The poems of Billy Collins seem destined to assure he is always relegated to that odd sphere of “major” minor poet. As Ogden Nash discovered before him, having a sense of humor and not being afraid to flaunt it means a deduction in critical points before the analysis even begins. Write elegies about the passing of a flower and you are immediately taken seriously; write comical poems about the Victoria’s Secret catalog and eyes get raised when you are named Poet Laureate.
And yet, Poet Laureate of the United States is exactly the distinguished title that Billy Collins held from 2001 to 2003. Somebody up there likes poetry that makes you laugh. Then again, the place that Collins holds in the contemporary world of American poetry may have less to do with his sense of humor than the lack of a sense of humor some of those poets who can rightfully be considered more significant writers have toward his commercial viability.
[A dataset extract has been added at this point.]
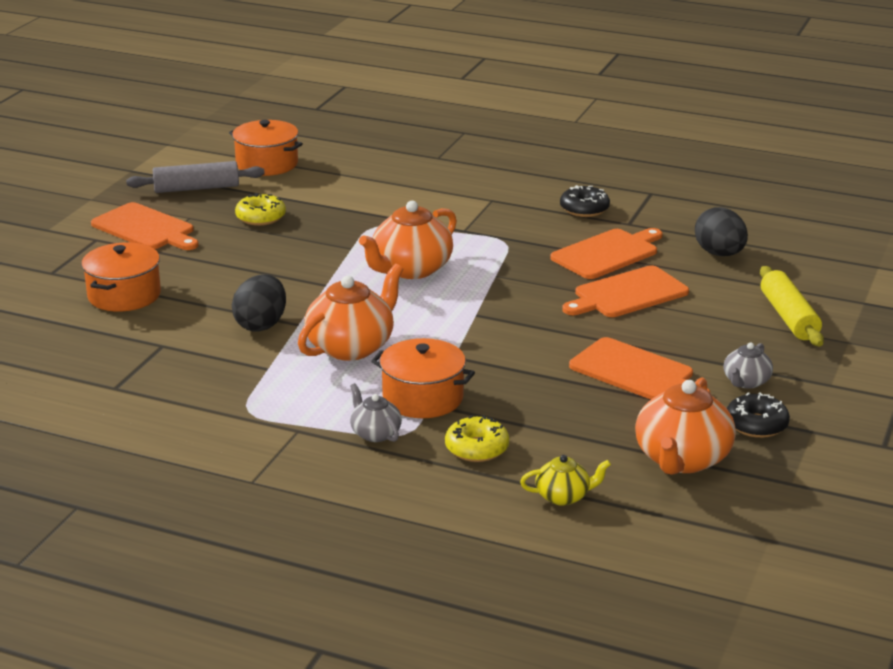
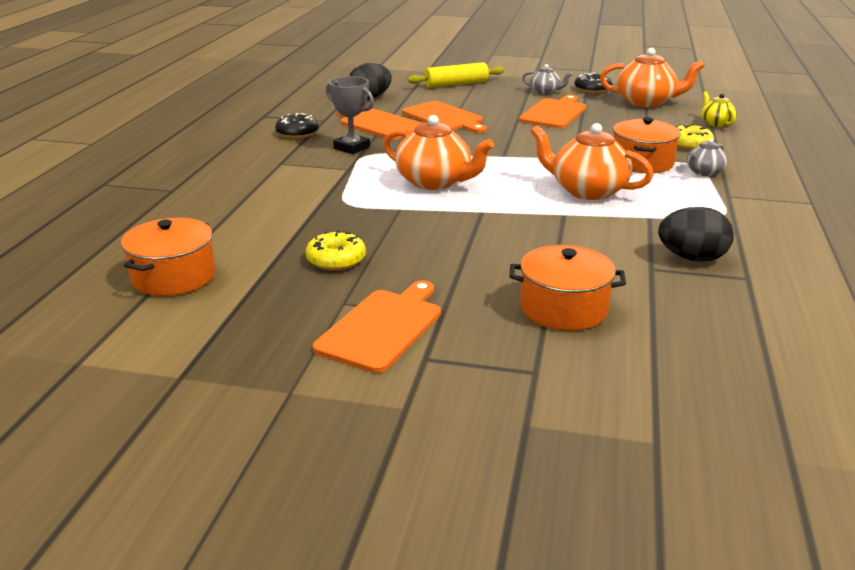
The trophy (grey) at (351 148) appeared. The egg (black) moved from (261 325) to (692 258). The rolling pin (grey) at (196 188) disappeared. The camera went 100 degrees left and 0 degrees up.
In 1993, publishing giant Random House signed Collins to a three-book deal said to be worth six figures. For a poet, the sum was nothing less than the kind of jaw-dropping shock capable of negatively influencing critical appreciation of the content.
Whatever the cause, Billy Collins is unquestionably one of the major figures in American poetry at the turn of the millennium. Though he has been honored by the National Endowment for the Arts and the Guggenheim Foundation, what is most astonishing about the career of Billy Collins may be that he is popular and his verse considered accessible. Unlike most purveyors of what is often derogatorily referred to as “light verse,” Collins does not rest his laurels upon the short and sweet epigram, limerick or turn of phrase. In fact, his poems usually tend to be longer than most, densely packed and structured like a surrealist jazz performance where a recurring motif is the bane of the common man: the compulsive need to list or categorize.
In other words, the poems of Billy Collins are humorous, but not in the sense of Nash or Dr. Seuss. Reading many of Collins’ free-flowing examinations of the most common elements of millennial-era existence can have the effect recalling some of the verse of Lewis Carroll. Perhaps one day Collins will set aside poetry and provide the 21st century with its version of Alice in Wonderland.